Share and share alike: is collaborative consumption the future?
The trend among consumers towards sharing, swapping and buying collectively is generating new business opportunities, as well as threatening some established companies, argue Rachel Botsman and Roo Rogers, co-authors of What’s mine is yours.
What can established businesses learn from the emerging trend toward collaborative consumption?
Roo Rogers: Many elements of collaborative consumption should be pulled out and applied to big business. For instance, how do you galvanize your consumers, making them part of a membership, a club, your brand, your ethos? How do you create that loyalty? All businesses, from the New York Times to Zipcar, are trying to figure that out.
Rachel Botsman: I haven’t met one Airbnb user who isn’t an evangelist for the brand – and that is the ultimate goal for companies. One of the biggest misconceptions is that these are community movements, but in fact businesses are driving the movement. Technology is enabling sharing and exchange; however, the idea of the rise of a smaller marketplace is relevant to any business, because that’s the direction in which consumers are migrating.
“Today, companies allow consumers to participate more in the creation of products so that they feel more loyal.”Roo Rogers
Co-author of "What's mine is yours"
Is it really possible for companies to become one with their customers, working in collaborative communities fostered by the internet and online social networks?
RB: I think it’s achievable, but it’s a challenge, largely because of the “trust” issue. Could a bank enter the social lending space? Virgin has done it with a reasonable level of success.
RR: It’s been interesting to watch firms such as Peugeot and Mercedes move into car share. Businesses are going to begin focusing on platforms rather than products. The platform is the most important element, and the products will gradually become commoditized.
How does this ability to tap consumer enthusiasm affect the marketing approach that companies and organizations take?
RB: One of the common themes with big businesses is that they all say they are trying to find “smallness” within “bigness.”
RR: Traditionally, companies would come up with an offering, try to target a mass market, spend money on marketing and advertising and hope it would fly. Today, companies might allow consumers to participate more in the creation of products so that, first, consumers feel more loyal toward them and, second, the product is likely to be more successful.
Are companies open to the idea of giving away control in this way to consumers?

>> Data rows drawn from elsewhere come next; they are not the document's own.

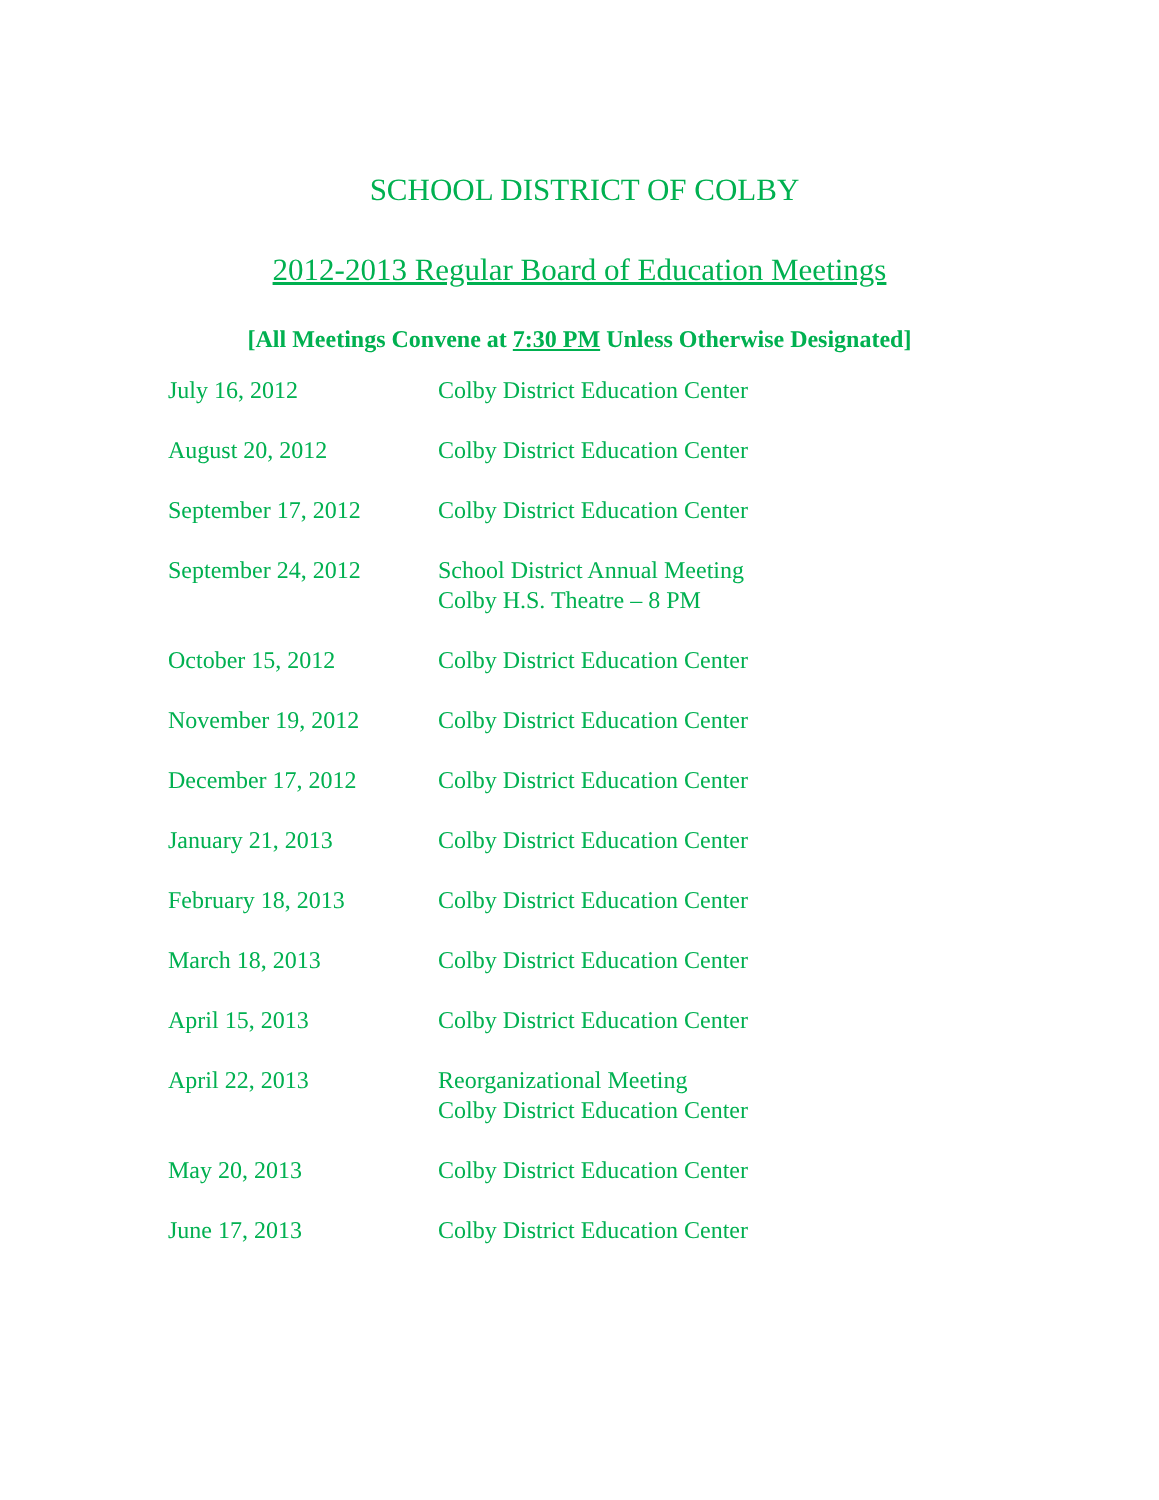SCHOOL DISTRICT OF COLBY
2012-2013 Regular Board of Education Meetings
[All Meetings Convene at 7:30 PM Unless Otherwise Designated]
| July 16, 2012 | Colby District Education Center |
| August 20, 2012 | Colby District Education Center |
| September 17, 2012 | Colby District Education Center |
| September 24, 2012 | School District Annual Meeting Colby H.S. Theatre – 8 PM |
| October 15, 2012 | Colby District Education Center |
| November 19, 2012 | Colby District Education Center |
| December 17, 2012 | Colby District Education Center |
| January 21, 2013 | Colby District Education Center |
| February 18, 2013 | Colby District Education Center |
| March 18, 2013 | Colby District Education Center |
| April 15, 2013 | Colby District Education Center |
| April 22, 2013 | Reorganizational Meeting Colby District Education Center |
| May 20, 2013 | Colby District Education Center |
| June 17, 2013 | Colby District Education Center |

RB: “No” is the honest answer. It’s such a shift in their culture. The whole organization is set up to sell and you’re asking it to move to a services model. These conversations have to come from the top, or from an empowered innovation unit, such as Nike+.
In Coolfarming: turn your great idea into the next big thing, Peter A. Gloor argues that, instead of putting power solely in the hands of the chief executive or “chief executor,” we should share it among employees, customers, suppliers and management. What’s your view?
RB: I couldn’t agree more. In 20 years’ time, I don’t know whether the word “corporation” will even be used. We are starting to see this shift in areas such as health care, but are boardrooms receptive to the idea? I’m not sure they are. Many big corporates are bad at letting go of their own power, so it may take them decades to move to this model.
RR: I slightly disagree with this. Companies cannot be run completely by committee. You need leadership and entrepreneurship. The challenge to traditional corporations is that consumers want more control, but I’m not convinced that getting rid of the CEO is the best thing for the consumer. I still believe in leadership.
Having said that, strong leadership and good ideas are no longer limited to Harvard Business School. Fabulous ideas are coming from consumers, and it is becoming cheaper to develop businesses online. The smartest thing that companies can do is to encourage their employees to be entrepreneurial.